Blood pressure is the best indicator of cardiovascular collapse in the client who has had an adrenal gland removed. The remaining gland might have been sup-
pressed due to the tumor activity. Temperature would be an indicator of infection,decreased output would be a clinical manifestation but would take longer to occur than
blood pressure changes, and specific gravity changes occur with other disorders; therefore, answers B, C, and D are incorrect.
- A client with Addison’s disease has been admitted with a history of nausea and vomiting for the past 3 days. The client is receiving IV glucocorticoids (Solu-Medrol). Which of the following interventions would the nurse implement?
❍ A. Glucometer readings as ordered
❍ B. Intake/output measurements
❍ C. Evaluate the sodium and potassium levels
❍ D. Daily weights
Answer A is correct.
IV glucocorticoids raise the glucose levels and often require coverage with insulin. Answer B is not necessary at this time, sodium and potassium levels would be monitored when the client is receiving mineral corticoids, and daily weights is unnecessary; therefore, answers B, C, and D are incorrect.

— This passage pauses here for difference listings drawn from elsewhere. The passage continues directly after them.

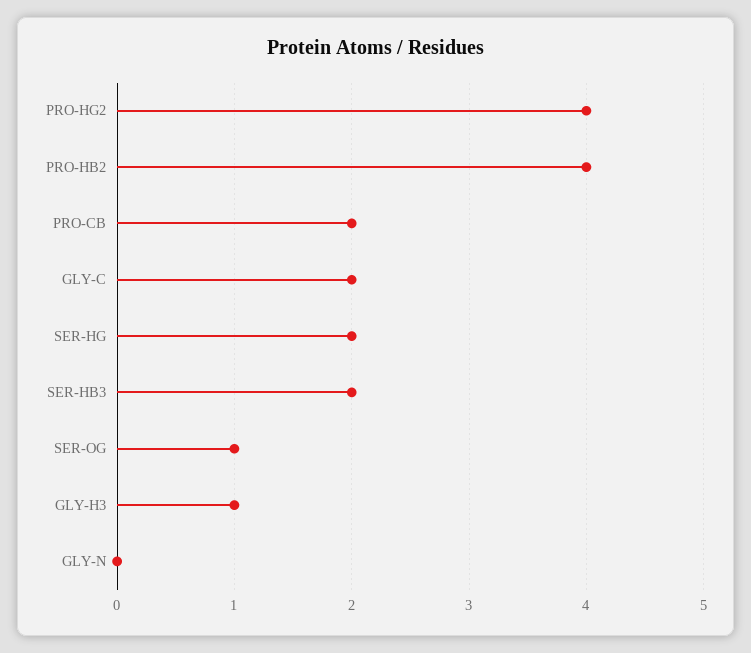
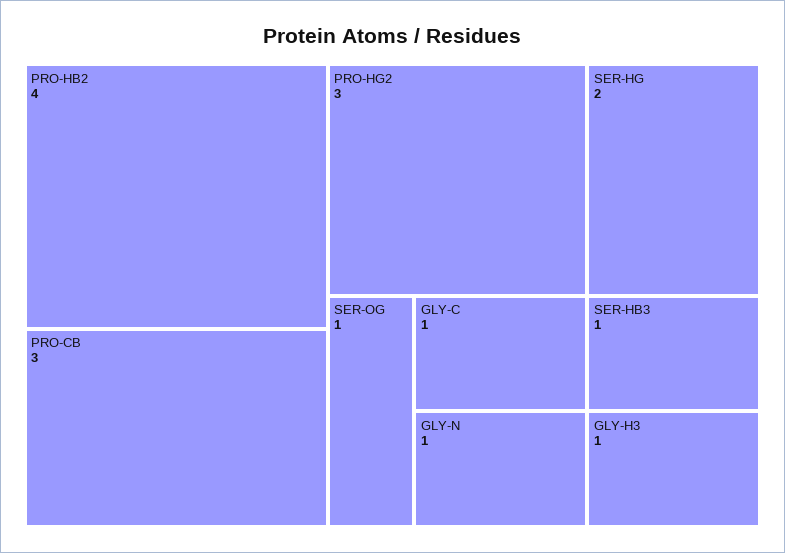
  {
-   "PRO-HG2": 4,
+   "PRO-HG2": 3,
    "PRO-HB2": 4,
-   "PRO-CB": 2,
+   "PRO-CB": 3,
-   "GLY-C": 2,
+   "GLY-C": 1,
    "SER-HG": 2,
-   "SER-HB3": 2,
+   "SER-HB3": 1,
    "SER-OG": 1,
    "GLY-H3": 1,
-   "GLY-N": 0
+   "GLY-N": 1
  }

- A client had a total thyroidectomy yesterday. The client is complaining of tingling around the mouth and in the fingers and toes. What would the nurses’ next action be?
❍ A. Obtain a crash cart
❍ B. Check the calcium level
❍ C. Assess the dressing for drainage
❍ D. Assess the blood pressure for hypertension
Answer B is correct.
The parathyroid glands are responsible for calcium production and can be damaged during a thyroidectomy. The tingling can be due to low calcium levels.The crash cart would be needed in respiratory distress but would not be the next action to take; thus, answer A is incorrect. Hypertension occurs in thyroid storm and the
drainage would occur in hemorrhage, so answers C and D are incorrect.